|ISCIP Update |
News from the Institute for the Study of Conflict, Ideology and Policy
Volume III, Number 1 (8 October 2008)
No.1 (12 May 2008) Personnel changes begin in Kremlin
No.3 (4 June 2007) Lugovoi sheltered by Moscow
No.2 (23 April 2007) Boris Yel'tsin: The last day of an era past
No.1 (2 April 2007) Yushchenko dissolves parliament, new elections May 27
Yushchenko dissolves Ukrainian parliament, exacerbating instability
By Tammy Lynch, Senior Fellow, ISCIP
On 8 October 2008, Ukraine President Viktor Yushchenko dissolved the country's parliament, triggering the fourth major political crisis in the country in as many years. In his short, seven-minute address carried live on all Ukrainian television stations, he called the parliament "undemocratic" and "populist" and criticized it, as well as the government named by parliament as being ineffective and unable to implement necessary reforms.
Those close to the situation, however, suggest that the move is designed to kick-off Yushchenko's campaign for the 2010 presidential elections by undermining his more popular rival, Prime Minister Yulia Tymoshenko.
Negative impact on gas negotiations?
Energy specialists worry that the action will unravel the complicated outline agreement just signed by Tymoshenko and Russian Prime Minister Vladimir Putin in Moscow that allows Ukraine to purchase gas from Russia at below market prices over the next three years and removes all shady gas intermediaries from the process. Negotiations were ongoing to determine pricing details even as Yushchenko dissolved the parliament.
Financial markets rocked
The decision is likely to rock the country's jittery financial markets, which have just begun to feel the effects of the global financial crisis. Trading was shut down yesterday on Ukraine's stock market as word came that dissolution of the parliament was likely.

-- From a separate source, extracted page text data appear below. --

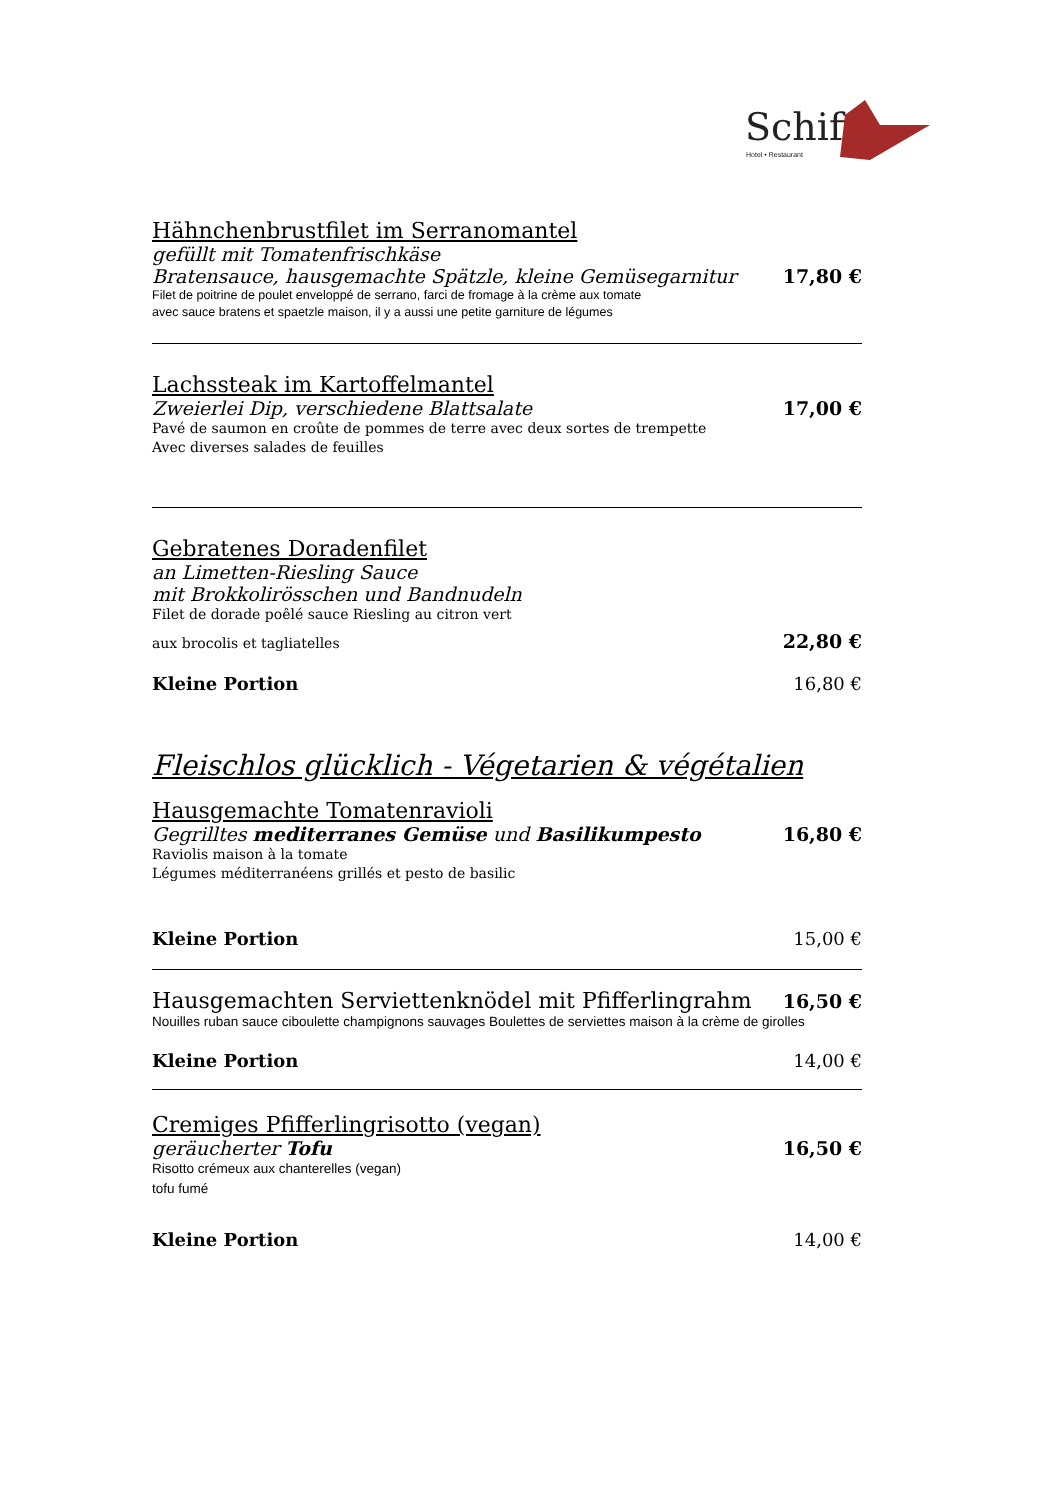Schiff
Hotel • Restaurant
Hähnchenbrustfilet im Serranomantel
gefüllt mit Tomatenfrischkäse
Bratensauce, hausgemachte Spätzle, kleine Gemüsegarnitur 17,80 €
Filet de poitrine de poulet enveloppé de serrano, farci de fromage à la crème aux tomate
avec sauce bratens et spaetzle maison, il y a aussi une petite garniture de légumes
Lachssteak im Kartoffelmantel
Zweierlei Dip, verschiedene Blattsalate 17,00 €
Pavé de saumon en croûte de pommes de terre avec deux sortes de trempette
Avec diverses salades de feuilles
Gebratenes Doradenfilet
an Limetten-Riesling Sauce
mit Brokkolirösschen und Bandnudeln
Filet de dorade poêlé sauce Riesling au citron vert
aux brocolis et tagliatelles 22,80 €
Kleine Portion 16,80 €
Fleischlos glücklich - Végetarien & végétalien
Hausgemachte Tomatenravioli
Gegrilltes mediterranes Gemüse und Basilikumpesto 16,80 €
Raviolis maison à la tomate
Légumes méditerranéens grillés et pesto de basilic
Kleine Portion 15,00 €
Hausgemachten Serviettenknödel mit Pfifferlingrahm 16,50 €
Nouilles ruban sauce ciboulette champignons sauvages Boulettes de serviettes maison à la crème de girolles
Kleine Portion 14,00 €
Cremiges Pfifferlingrisotto (vegan)
geräucherter Tofu 16,50 €
Risotto crémeux aux chanterelles (vegan)
tofu fumé
Kleine Portion 14,00 €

The hryvnia currency plunged to an "all time low" against the dollar, according to the central bank (5.9/$1).
EU and US concerns over gas and Russia
Any instability in energy and financial markets will cause serious concern in the EU, which depends on Ukrainian pipelines for the majority of its gas, and which looks to Ukraine as a potential stabilizing force in the new post-Georgia atmosphere. With Yushchenko’s action, the country plunges into uncertainty.
Europeans and Americans also will be concerned that political battles in Kyiv could allow Russia to increase its foothold in Crimea, where the majority of residents speak Russian as their first language, and where a number of politicians have campaigned for independence. Those calls have been ignored by the majority of Crimeans in the past, however, chaos at the center cannot but have a negative impact on the situation.
The near future
Legally, the decision must lead to the resignation of the government of Prime Minister Yulia Tymoshenko, although the cabinet will continue to work in an acting capacity through the election. A new election must be held within 60 days. Following this election, the parliament must form a majority coalition, then nominate and confirm a new prime minister and cabinet.
The pretext for Yushchenko's action is an article within the constitution that provides him the right, although not the duty, to disband parliament if a majority coalition does not exist for 30 days. On 3 September, Yushchenko's bloc, Our Ukraine-People's Self Defense, pulled out of the majority coalition with the Bloc of Yulia Tymoshenko. The timing of Yushchenko's declaration is questionable, however, since the parliament only declared the coalition disbanded on 16 September. This would suggest that Yushchenko acted before the 30 day window had expired.
Yushchenko suggested that Tymoshenko's failure to strongly condemn Russian actions in Georgia and her support for a bill that removed the President's unilateral right to dismiss the prosecutor general constituted a breach of the coalition agreement, and he therefore encouraged his bloc's members to withdraw.
Yushchenko rejects a reformatted coalition with Tymoshenko; President’s ratings a concern
Since then, Tymoshenko has scrambled to put together a new coalition. In the last several days, she formed an alliance with the small bloc of former speaker Volodymyr Lytvyn. Six of the parties in Yushchenko's bloc also signed on to the reformatted coalition. However, Yushchenko's closest allies balked, and on 7 October, according to former Defense Minister Anatoliy Hrytsenko and one of Yushchenko's bloc members, the president refused to discuss the issue of a reconstituted coalition with Tymoshenko.
According to recent polls, Tymoshenko and Yushchenko's former presidential opponent, Viktor Yanukovych, should come out of these new elections well. Yushchenko's bloc is trailing in the polls and conceivably could fail to pass the threshold to enter the new parliament. For this reason, most Ukrainian experts remain perplexed as to Yushchenko's reasoning.
It appears that Ukrainians blame Yushchenko for a failure to deliver on promises made during the Orange Revolution. Despite Yushchenko's campaign promises to "put the bandits in jail" during the Orange Revolution, for example, no major political crimes have been solved. Additionally, over four years and four separate governments, few of the promised economic reforms have been enacted. The most likely date for the new election is December 7th.